Fernanda Montenegro se tornou, em 2019, um símbolo da resistência cultural. Com
90 anos de idade, a atriz conta com orgulho que já viveu diversos momentos políticos nos quais a arte foi colocada em um pedestal e, também, no fundo do poço. Por conta disso, Fernanda aparenta tranquilidade ao dizer que fazer cultura no Brasil sempre foi um esforço.
— Apesar das crises particulares brasileiras, sempre sobrevivemos, somos inarredáveis, é um processo de vocação, não se pode viver fora dessa área — afirmou a atriz em entrevista ao programa Timeline Gaúcha desta terça-feira (17).
A atriz considera que um dos erros do Brasil foi separar a cultura da educação. Para ela, não existe sociedade sem o lado artístico. Durante o bate-papo com os jornalistas Kelly Matos e David Coimbra, Fernanda Montenegro afirmou que a arte é um mercado de trabalho e o processo cultural também é produtivo:
— Não é só uma frescura que só custa ao Estado e não volta nada. Até o pipoqueiro, o guardador de carro, está ganhando em cima da arte. Quando acaba um filme, vem toda aquela lista de gente (se referindo aos créditos), conta ali quantas pessoas tem? Tudo aquilo é resultado e ganhou algo daquele produto técnico e artístico.
E completou:
— O espectador que sai de casa para ver um filme, uma peça, uma exposição, está usando um carro, um táxi, gastando gasolina para chegar lá, e quando chega lá todo aquele prédio foi construído com mão de obra especializada. Nada colabora mais com o emprego do que a cultura.
A atriz também rebateu as críticas à classe artística, que foi colocada como alvo de acusações por uso de recursos financeiros públicos, seguido de cortes na área cultural promovidos pelo governo de Jair Bolsonaro. Sobre os ataques que sofreu recentemente,
a artista se limitou a dizer que "isso não sou eu":
— Há uma visão de que somos supérfluos, de que somos milionários, de que vivemos à custa dos governos...
E justamente tudo isso cai em cima do ator.
Há pouquíssimos atores que são empresários, e empresário é uma palavra fortíssima.
Ao ser questionada sobre o melhor período em que viveu para a área artística, Fernanda Montenegro ressaltou que não é só a cultura que vive um momento de marginalidade, mas também outras áreas necessárias para a população, como a educação.
— No tempo dos militares, o processo era político e ideológico.
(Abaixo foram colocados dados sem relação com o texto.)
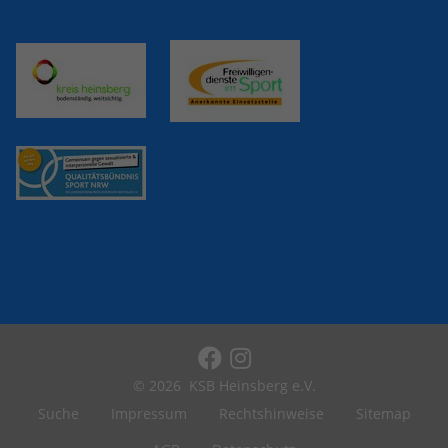
eines Analyseberichts darüber, wie es
der Website geht. Die erhobenen Daten
umfassen die Anzahl der Besucher, die
Quelle, aus der sie stammen, und die
Seiten in anonymisierter Form.
Name
_dc_gtm_UA-101278931-2
Anbieter
Google Analytics
Laufzeit
1 Minute
Dieser Cookie identifiziert die Besucher
nach Alter, Geschlecht oder Interessen
Zweck
und nutzt dazu den DoubleClick des
Google Tag Manager, um die gezielte
Anzeigenplatzierung zu vereinfachen.
© 2026
KSB Heinsberg e.V.
Suche
Impressum
Rechtshinweise
Sitemap
Name
_ga_40QR02BSF3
Mas, mesmo nesse período, a minha geração viveu da bilheteria, o expectador pagava o seu trabalho. No meu caso e da minha geração, nós criamos nossos filhos com o espectador vindo nos ver, prestigiando e pagando pelo nosso trabalho — contou. — Por mais que nos ataquem, nos desprestigiem, vamos sobreviver, é o nosso ser brasileiro. Vamos acreditar na ressurreição.